As we realize that iteration is computationally expensive, we parallelize MATRIA for the GPU using a four-step process demonstrated by Fig. 6. We can envision GPU threads as a jagged array indexed by two values i and j, where i<j. Each thread (i,j) first computes any maximum positive and negative paths between node i and node j in parallel. We then take N threads (for a network with N nodes), one per row, to compute the centrality of each element i. Next, we compute the most central node m on the CPU, followed by each thread (i,j) marking edge (i,j) if it (1) exists and (2) is in a stable triad with m. Finally each thread (i,j) removes edge (i,j) if it is marked. Table 6 shows the wall clock execution time of MATRIA on a Tesla K20 GPU, demonstrating that with this power MATRIA can practically produce results for networks in the low- to mid- thousands. Compared to serial execution on a 1.6 GHz CPU with 16 GB of RAM, this yielded 8- to 16- fold speedups on the first three networks and orders of magnitude speedups on the larger two (respectively over an hour and on pace for multiple days on the CPU). We continue to look for ways to run MATRIA on larger networks.

Fig. 6
figure 6

Steps for our GPU multi-threaded code, and specific operations for each thread

Table 6 MATRIA wall clock execution times

Conclusions

Our results illustrate that applying iteration to centrality algorithms with different definitions of “importance” and unifying their results gives more meaning to their computed central node sets. By resolving disagreements MATRIA produces a ranked list of central nodes and supernodes, with a cardinality much smaller than the size of the network and several mutually agreed unimportant nodes removed. Rank vectors correlate well between this set and the individual iterative backbones and are much more consistent compared to just the iterative or non-iterative backbones. While cases of unresolvable disagreements can still occur in this unified set, they are rare.

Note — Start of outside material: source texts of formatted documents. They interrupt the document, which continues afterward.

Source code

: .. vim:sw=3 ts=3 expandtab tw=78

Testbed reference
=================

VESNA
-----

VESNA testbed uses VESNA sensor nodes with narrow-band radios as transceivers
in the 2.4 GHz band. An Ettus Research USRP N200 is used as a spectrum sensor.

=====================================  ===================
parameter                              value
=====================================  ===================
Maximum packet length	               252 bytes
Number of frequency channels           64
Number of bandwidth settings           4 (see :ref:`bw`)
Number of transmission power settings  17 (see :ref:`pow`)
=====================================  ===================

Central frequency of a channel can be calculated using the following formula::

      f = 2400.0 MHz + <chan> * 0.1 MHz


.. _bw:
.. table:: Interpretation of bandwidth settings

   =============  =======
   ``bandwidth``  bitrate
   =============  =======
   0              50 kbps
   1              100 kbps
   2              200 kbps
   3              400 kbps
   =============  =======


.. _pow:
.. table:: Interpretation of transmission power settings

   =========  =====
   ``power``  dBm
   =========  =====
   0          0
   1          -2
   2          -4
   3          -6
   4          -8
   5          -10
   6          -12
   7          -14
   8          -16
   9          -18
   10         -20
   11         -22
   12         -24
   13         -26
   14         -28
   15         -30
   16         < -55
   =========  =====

Through GPU optimizations MATRIA is currently practical for medium-sized networks, and we are exploring ways to push this boundary. We also plan to experiment with weighted averages when computing overall rankings. Finally, applying MATRIA to directed (i.e. metabolic) biological networks will require an extension of iteration and supernodes to incorporate direction (i.e. adjacency xy would now be different from xy), an interesting question that we plan to immediately pursue.